4.Are there specific TV shows that cause more overall activations than others? If so, why? Gilmore Girls and The Office were responsible for the majority of activations. These two shows have more dialogue with respect to the others, meaning that the number of activations is at least in part related to the amount of dialogue.
5.Do specific TV shows cause more activations for a given wake word? Yes. For each wake word, a different show causes the most activations.
6.Are there any TV shows that do not cause activations? No. All shows cause at least one device to wake up at least once. Almost every TV show causes multiple devices to wake up.
7.Are activations long enough to record sensitive audio from the environment? Yes, we have found several cases of long activations. Echo Dot 2nd Generation and Invoke devices have the longest activations (20-43 seconds). For the Homepod and the majority of Echo devices, more than half of the activations last 6 seconds or more.
8.What kind of non-wake words consistently cause long activations? We found several patterns for non-wake words causing activations that are 5 seconds or longer.

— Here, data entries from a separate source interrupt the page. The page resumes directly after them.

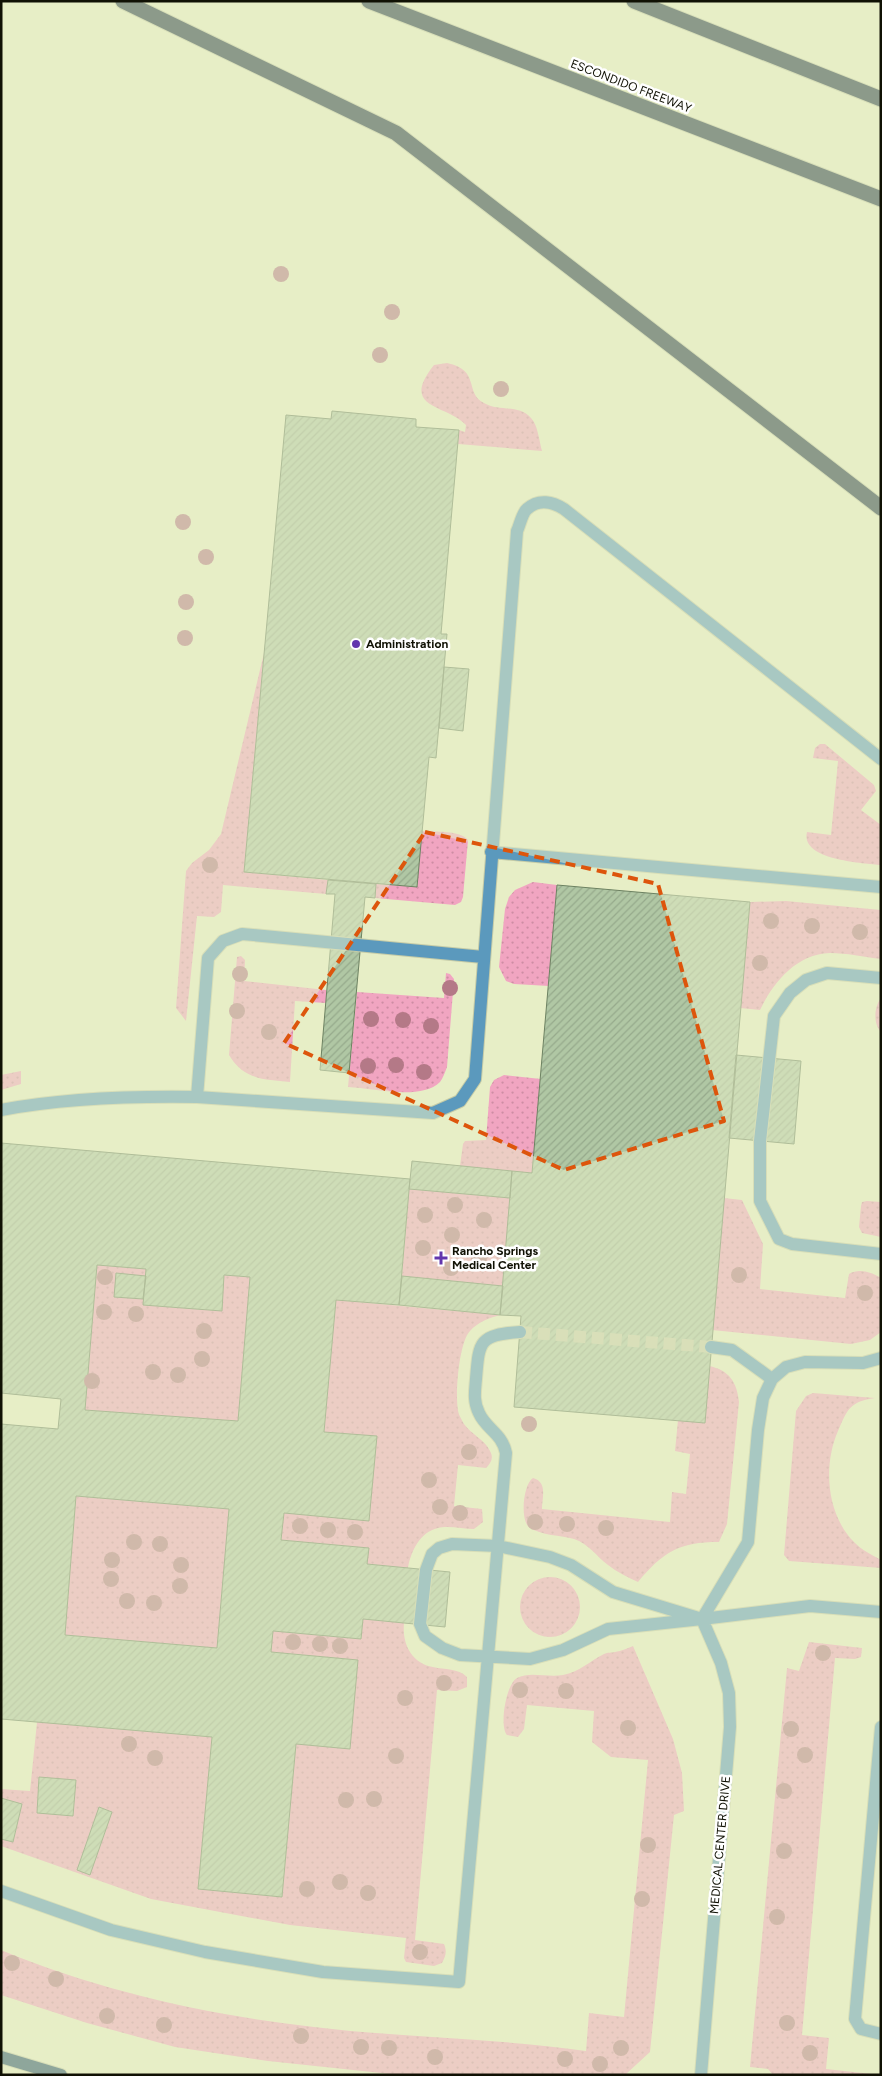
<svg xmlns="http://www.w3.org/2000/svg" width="882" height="2076" font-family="Figtree,sans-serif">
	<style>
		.grass { fill: url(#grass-dots); fill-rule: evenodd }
		.building { fill: url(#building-hatch); stroke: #6d8262; fill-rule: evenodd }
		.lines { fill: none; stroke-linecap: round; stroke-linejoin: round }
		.minor-tunnel { stroke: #c7cda9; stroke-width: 12; stroke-dasharray: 12 6; stroke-linecap: butt }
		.minor-casing { stroke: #c5cba7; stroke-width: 14 }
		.major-casing { stroke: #c5cba7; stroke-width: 14 }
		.highway-casing { stroke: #c5cba7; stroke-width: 17 }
		.minor { stroke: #5b99bd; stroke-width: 12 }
		.major { stroke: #234f67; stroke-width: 12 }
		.highway { stroke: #1e3442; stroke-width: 15 }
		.tree { fill: #b47987 }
		.marked { fill: none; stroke: #dd550c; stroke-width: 4; stroke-dasharray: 10 6; stroke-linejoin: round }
		.poi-dot { fill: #6236ad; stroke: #fff; stroke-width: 2 }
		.labels { text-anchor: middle; stroke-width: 5; stroke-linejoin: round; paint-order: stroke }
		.street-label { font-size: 12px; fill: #101104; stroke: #fff }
		.poi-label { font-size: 12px; font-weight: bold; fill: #101104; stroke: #fff; text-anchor: start }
	</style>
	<defs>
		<pattern id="grass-dots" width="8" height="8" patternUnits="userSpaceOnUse" patternTransform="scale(1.25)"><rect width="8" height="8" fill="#f1a5c1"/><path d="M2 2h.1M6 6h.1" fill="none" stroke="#ce8da4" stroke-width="1.8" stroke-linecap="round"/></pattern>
		<pattern id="building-hatch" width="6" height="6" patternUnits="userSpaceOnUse" patternTransform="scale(1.25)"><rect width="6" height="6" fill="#b0c7a4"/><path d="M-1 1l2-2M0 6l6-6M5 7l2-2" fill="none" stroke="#96aa8c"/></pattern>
	</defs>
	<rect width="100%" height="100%" fill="#e7eec6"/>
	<!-- grass -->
	<path class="grass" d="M447,363c34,7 17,30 37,40 15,9 35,1 47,15 7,7 8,23 11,33l-84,-7 1,-14 6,2 1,-7c-20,-21 -67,-16 -32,-60z
		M264,653l-20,219 84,8 -2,14 -103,-9 -2,27 -7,5 -17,-1 -11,105 -10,-13 10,-137 6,-8 17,-13 12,-16z
		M820,744h5l49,41 2,6 -15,19 20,15v40c-18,-2 -81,-5 -74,-33l24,3 7,-74 -25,-3 2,-10z
		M422,831c13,1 38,-1 46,9l-5,57 -2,5 -6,3 -80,-7 1,-14 41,3z
		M533,882l24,3 -8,101 -35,-2 -8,-3 -7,-14 6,-58 4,-12 6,-7z
		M786,901l95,9v49c-17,-2 -35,-6 -51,-6 -34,1 -57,30 -70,57l-20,-2 10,-106z
		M241,956l4,4 -1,21 82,9v13l-31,-2 -5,81c-27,-3 -46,-2 -61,-27l8,-98z
		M446,973l4,1 4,5 -7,88c-2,5 -4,11 -7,15 -19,19 -67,6 -92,5l9,-95 87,6z
		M881,998v34c-8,-8 -7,-25 0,-34z
		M21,1071v13l-20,6v-15z
		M504,1075l37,4 -9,94 -72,-7 3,-22 2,-3 21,-1 4,-53 4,-7z
		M409,1189l101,9 -7,88 -101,-10z
		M724,1198l18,2 21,44 -3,45 85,9 4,-24c10,-6 22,-2 32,4v54l-11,8 -19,4 -139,-14z
		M867,1201l14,1v35l-19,-4 -3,-6 2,-21 1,-4z
		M97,1265l49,4 -3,36 79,6 2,-36 26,2 -12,144 -153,-11z
		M336,1300l164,15c-11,3 -22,7 -30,16 -11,11 -15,63 -12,79 0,4 4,10 6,14 7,10 21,16 26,27 4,7 1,12 -4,17l-28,-3 -4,41 28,3 1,13 -9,7c-11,0 -26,-4 -36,-1 -18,4 -27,23 -30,40l-41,-4 1,-16 -87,-8 3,-27 66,-79 -26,-2z
		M709,1366c20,4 28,16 30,36l-12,122 -8,18c-40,0 -56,10 -81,40 -11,-5 -21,-10 -30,-17 -11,-8 -20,-22 -34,-26 -13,-4 -33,-3 -45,-12 -9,-7 -6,-43 4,-49 15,4 9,20 9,31l128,13 2,-30 14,2 4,-40 -15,-3 3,-31z
		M813,1393l62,5c-25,4 -27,10 -37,33 -15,34 -12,84 17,112 7,7 17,12 26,17v8l-92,-7 -5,-6 12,-144 10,-15z
		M76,1496l153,13 -12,139 -152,-13z
		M520 1607a30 30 0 1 1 60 0a30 30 0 1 1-60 0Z
		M363,1619l41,4c-2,20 7,40 29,44 12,3 25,1 34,10v10l-10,4 -20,-1 -22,250 29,4c3,7 2,12 -2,19l-8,3 -28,-4 -2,-4 2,-20 -116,-13 -139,-26 -150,-53v-7l12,3 9,-38 -21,-6v-9l29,2 7,-69 175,15 -14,152 84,8 14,-153 62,-84 -87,-8 2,-21 88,8zM39,1777l37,4 -3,35 -36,-3z
		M809,1642l53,6 -1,9 -6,2 -20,-1 -33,377 27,3 -3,31 55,6h-108l-5,-6 -18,-2 37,-399 12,3z
		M633,1646l40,93 9,34 2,38 -10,4 -24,237 -25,23h-225l-132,-14 -93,-14 -88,-24 -86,-28v-45c99,41 207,65 313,77 90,11 182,11 272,24l3,-38 35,4 24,-257 -37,-3 -19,-15 2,-31 -67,-6 -3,24 -6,8 -11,-2c-8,-9 -1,-51 10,-57 13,-7 31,0 46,-3 16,-3 27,-14 41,-21 4,-2 7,-1 11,-2 6,-1 13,-4 18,-6z"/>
	<!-- building -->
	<path class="building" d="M332,411l84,8v8l43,3 -18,204h6l-11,124 -7,-1 -12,130 -173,-15 42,-457 45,4z
		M444,667l25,2 -6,62 -24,-3z
		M328,880l48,4 -1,14 -10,-1 -16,176 -29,-3 15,-176h-9z
		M557,885l193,17 -45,521 -191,-16 7,-91 -21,-1 12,-144 20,2z
		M736,1055l65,6 -7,83 -65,-6z
		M1,1143l409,36 -11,126 -63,-5 -12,132 53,4 -8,85 -85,-8 -3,27 88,8 -2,16 83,8 -5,55 -82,-8 -2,20 -88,-8 -2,21 87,8 -8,89 -54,-5 -14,153 -84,-8 14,-152 -211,-18v-295l57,5 3,-30 -60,-6zM97,1265l49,4 -3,36 79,6 2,-36 26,2 -12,144 -153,-11zM76,1496l153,13 -12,139 -152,-13z
		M412,1161l100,10 -2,27 -101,-9z
		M116,1273l30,3 -3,23 -29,-2z
		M402,1276l101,10 -3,29 -101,-10z
		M39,1777l37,3 -3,36 -36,-3z
		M1,1798l21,6 -9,38 -12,-3z
		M99,1807l13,5 -22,63 -13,-5z"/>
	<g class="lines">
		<!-- minor-tunnel -->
		<path class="minor-tunnel" d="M520,1332l191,15"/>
		<!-- minor casing -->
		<g class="minor-casing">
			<path id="minor" d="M491,852l390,35
				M483,957l-241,-23 -19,7 -15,17 -11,139 236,16 27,-12 15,-22 42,-548c3,-6 5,-18 10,-22 12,-11 26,-7 37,0l317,250
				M881,978l-54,-5 -21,7 -16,13 -16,23 -14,125v60l19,38 13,5 89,10
				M1,1110c64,-12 131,-14 196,-13
				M711,1347l21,3 40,29
				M702,1619l-89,-27 -42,-27 -21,-8 -52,-11 -46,-2 -13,4 -7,6 -6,16 -6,54 5,12 17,12 18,7 70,4 33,-9 45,-21 94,-10 108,-13 71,6
				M702,1619l46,-77 10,-112 5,-32 9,-19 14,-12 19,-5 58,1 18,-5
				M881,1727l-26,292 6,10 20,5
				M1,1891l110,39 94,22 118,20 136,10 47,-529c-4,-20 -20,-24 -27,-40 -6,-12 -4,-22 -3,-34 3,-38 3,-44 44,-47
				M701,2075l29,-348 -1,-34 -8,-30 -19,-44"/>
		</g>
		<!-- major casing -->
		<g class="major-casing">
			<path id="major" d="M1,2057l60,18"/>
		</g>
		<!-- highway casing -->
		<g class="highway-casing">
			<path id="highway" d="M123,1l273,132 485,375
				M369,1l512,198
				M634,1l247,98"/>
		</g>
		<!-- minor -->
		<use href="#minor" class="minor"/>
		<!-- major -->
		<use href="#major" class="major"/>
		<!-- highway -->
		<use href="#highway" class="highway"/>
	</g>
	<!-- trees -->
	<g class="tree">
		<circle cx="281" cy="274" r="8"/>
		<circle cx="392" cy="312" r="8"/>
		<circle cx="380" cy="355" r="8"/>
		<circle cx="501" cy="389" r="8"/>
		<circle cx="183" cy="522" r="8"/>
		<circle cx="206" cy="557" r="8"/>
		<circle cx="186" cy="602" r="8"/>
		<circle cx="185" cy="638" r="8"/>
		<circle cx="210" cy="865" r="8"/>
		<circle cx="771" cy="921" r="8"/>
		<circle cx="812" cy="926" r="8"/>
		<circle cx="860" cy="932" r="8"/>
		<circle cx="760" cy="963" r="8"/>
		<circle cx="240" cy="974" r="8"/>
		<circle cx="450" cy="988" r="8"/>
		<circle cx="237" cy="1011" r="8"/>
		<circle cx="371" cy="1019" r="8"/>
		<circle cx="403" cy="1020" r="8"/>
		<circle cx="431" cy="1026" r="8"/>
		<circle cx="269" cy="1032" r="8"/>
		<circle cx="396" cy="1065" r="8"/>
		<circle cx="368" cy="1066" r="8"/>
		<circle cx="424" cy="1072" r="8"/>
		<circle cx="455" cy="1205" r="8"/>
		<circle cx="425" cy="1215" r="8"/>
		<circle cx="484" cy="1220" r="8"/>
		<circle cx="452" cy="1235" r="8"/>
		<circle cx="423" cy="1248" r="8"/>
		<circle cx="479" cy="1258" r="8"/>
		<circle cx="451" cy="1268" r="8"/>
		<circle cx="739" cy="1275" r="8"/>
		<circle cx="105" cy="1277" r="8"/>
		<circle cx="865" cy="1293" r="8"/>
		<circle cx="104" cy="1312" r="8"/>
		<circle cx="136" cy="1314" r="8"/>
		<circle cx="204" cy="1331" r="8"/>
		<circle cx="202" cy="1359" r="8"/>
		<circle cx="153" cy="1372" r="8"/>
		<circle cx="178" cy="1375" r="8"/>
		<circle cx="92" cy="1381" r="8"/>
		<circle cx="529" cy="1424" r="8"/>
		<circle cx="469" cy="1452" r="8"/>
		<circle cx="429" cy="1480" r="8"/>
		<circle cx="440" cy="1507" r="8"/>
		<circle cx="460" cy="1513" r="8"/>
		<circle cx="535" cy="1522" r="8"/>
		<circle cx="567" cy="1524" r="8"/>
		<circle cx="300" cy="1526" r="8"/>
		<circle cx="606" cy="1528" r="8"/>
		<circle cx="328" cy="1530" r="8"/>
		<circle cx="355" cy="1532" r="8"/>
		<circle cx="134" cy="1542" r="8"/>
		<circle cx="160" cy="1544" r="8"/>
		<circle cx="112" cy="1560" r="8"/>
		<circle cx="181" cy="1565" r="8"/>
		<circle cx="111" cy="1579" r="8"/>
		<circle cx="180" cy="1586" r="8"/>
		<circle cx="127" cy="1601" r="8"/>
		<circle cx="154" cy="1603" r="8"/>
		<circle cx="293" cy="1642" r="8"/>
		<circle cx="320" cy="1644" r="8"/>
		<circle cx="340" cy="1646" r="8"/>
		<circle cx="823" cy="1653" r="8"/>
		<circle cx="444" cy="1683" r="8"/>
		<circle cx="520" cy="1690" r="8"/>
		<circle cx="566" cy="1691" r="8"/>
		<circle cx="405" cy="1698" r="8"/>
		<circle cx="628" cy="1728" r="8"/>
		<circle cx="791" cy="1729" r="8"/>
		<circle cx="129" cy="1744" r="8"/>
		<circle cx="805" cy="1755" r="8"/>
		<circle cx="396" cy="1756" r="8"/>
		<circle cx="155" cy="1758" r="8"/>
		<circle cx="784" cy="1791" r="8"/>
		<circle cx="374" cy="1799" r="8"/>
		<circle cx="346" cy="1800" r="8"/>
		<circle cx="648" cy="1845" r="8"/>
		<circle cx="784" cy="1851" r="8"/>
		<circle cx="340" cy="1882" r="8"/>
		<circle cx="307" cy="1889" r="8"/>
		<circle cx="368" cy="1893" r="8"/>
		<circle cx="642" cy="1899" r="8"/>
		<circle cx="777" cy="1917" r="8"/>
		<circle cx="420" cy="1952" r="8"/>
		<circle cx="12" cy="1963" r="8"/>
		<circle cx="56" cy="1979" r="8"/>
		<circle cx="107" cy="2016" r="8"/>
		<circle cx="787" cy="2023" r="8"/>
		<circle cx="164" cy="2025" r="8"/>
		<circle cx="301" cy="2036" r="8"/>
		<circle cx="361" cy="2047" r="8"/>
		<circle cx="389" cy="2048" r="8"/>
		<circle cx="621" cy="2048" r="8"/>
		<circle cx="810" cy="2053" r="8"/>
		<circle cx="435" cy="2057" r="8"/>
		<circle cx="565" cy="2059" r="8"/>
		<circle cx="600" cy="2064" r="8"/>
	</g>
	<!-- marked area -->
	<path d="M0 0H882V2076H0ZM425,832l233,52 66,237 -160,49 -280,-127z" fill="#e7eec6" fill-opacity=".55" fill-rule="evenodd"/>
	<path class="marked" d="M425,832l233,52 66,237 -160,49 -280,-127z"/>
	<!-- markers -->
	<g class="poi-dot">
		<circle cx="356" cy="644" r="5"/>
		<path d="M438.5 1250.5h5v5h5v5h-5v5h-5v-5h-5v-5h5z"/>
	</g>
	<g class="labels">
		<!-- street labels -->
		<g class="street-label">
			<text transform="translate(631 86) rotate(21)" y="4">ESCONDIDO FREEWAY</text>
			<text transform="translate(720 1845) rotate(-85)" y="4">MEDICAL CENTER DRIVE</text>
		</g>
		<!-- poi labels -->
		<g class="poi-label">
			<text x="366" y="648">Administration</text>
			<text x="452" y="1255">Rancho Springs<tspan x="452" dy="14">Medical Center</tspan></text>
		</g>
	</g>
	<!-- border -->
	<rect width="882" height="2076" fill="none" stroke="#101104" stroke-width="5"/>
</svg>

For instance, with the Google Home Mini, these activations commonly occurred when the dialogue included words rhyming with “hey” (such as letter “A” or “They”) followed by something that starts with hard “G”, or that contains “ol” such as “cold and told”. Examples include “A-P girl”, “Okay, and what”, “I can work”, “What kind of”, “Okay, but not”, “I can spare”, “I don’t like the cold”.
For the Apple Homepod, activations occurred with words rhyming with Hi or Hey, followed by something that starts with S+vowel, or when a word includes a syllable that rhymes with “ri” in Siri. Examples include “He clearly”, “They very”, “Hey sorry”, “Okay, Yeah”, “And seriously”, “Hi Mrs”, “Faith’s funeral”, “Historians”, “I see”, “I’m sorry”, “They say”.
For Amazon devices, we found activations with words that contain “k” and sound similar to “Alexa,” such as “exclamation”, “Kevin’s car”, “congresswoman”. When using the “Echo” wake word, we saw activations from words containing a vowel plus “k” or “g” sounds. Examples include “pickle”, “that cool”, “back to”, “a ghost”. When using the “Computer” wake up word, we saw activations from words containing “co” or “go” followed by a nasal sound, such as “cotton”, “got my GED”, “cash transfers”. Finally, when using the “Amazon” wake word, we saw activations from words containing combinations of “I’m” / “my” or “az”. Examples include: “I’m saying”, “my pants on”, “I was on”, “he wasn’t”.
For Invoke (powered by Cortana), we found activations with words starting with “co”, such as “Colorado”, “consider”, “coming up”.
More to Be Done and Tested
In other words: No smart speaker was found to be consistently recording conversations. The devices would typically record at least the next six seconds of conversation, though some assistants record more. In further research, the team wants to investigate how much of this data is being sent to the cloud, whether these accidental recordings are reported accurately, and whether there are any other factors at play. Keep an eye out for this research team.